In fact, it seems risk appetite trends have woken up after flash Q2 GDP figures and weekly Initial Claims came in above expectations, encouraging investors to re-shift their focus to the risk-associated universe.

Initially, the greenback managed well to digest the dovish tone from the FOMC meeting, although the underlying bearish tone in the buck seems to still prevail among investors.

What to look for around USD

The dollar remains under heavy pressure despite the ongoing rebound, as investors keep the bearish stance on the currency unchanged against the usual backdrop of US-China geopolitical jitters, the spread of the pandemic and efforts to return to a somewhat normal economic activity. Also weighing on the buck, market participants seem to have shifted their preference for other safe havens instead of the greenback on occasional bouts of risk aversion. On another front, the speculative community kept adding to the offered note around the dollar for yet another week, opening the door to a potential development of a more serious bearish trend in the dollar.

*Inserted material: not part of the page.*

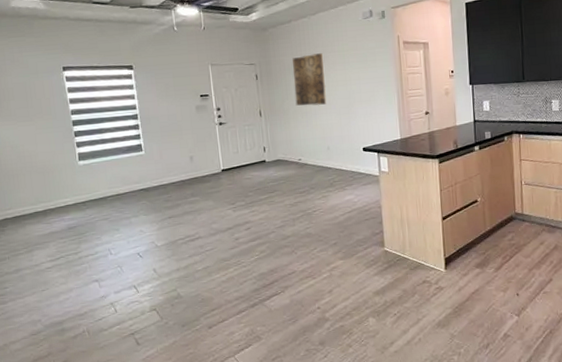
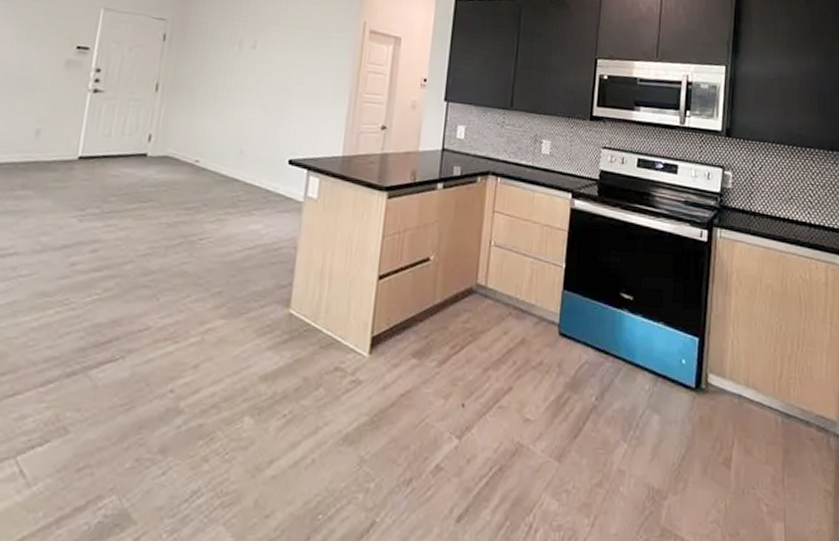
wall art: present [292,52,327,106] -> none [209,22,262,92]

US Dollar Index relevant levels

At the moment, the index is gaining 0.07% at 93.32 and a break above 94.20 (38.2% Fibo of the 2017-2018 drop) would open the door to 96.03 (50% Fibo of the 2017-2018 drop) and finally 96.98 (55-day SMA). On the other hand, the next down barrier lines up at 93.18 (2020 low Jul.29) seconded by 91.80 (monthly low May 18) and finally 89.23 (monthly low April 2018).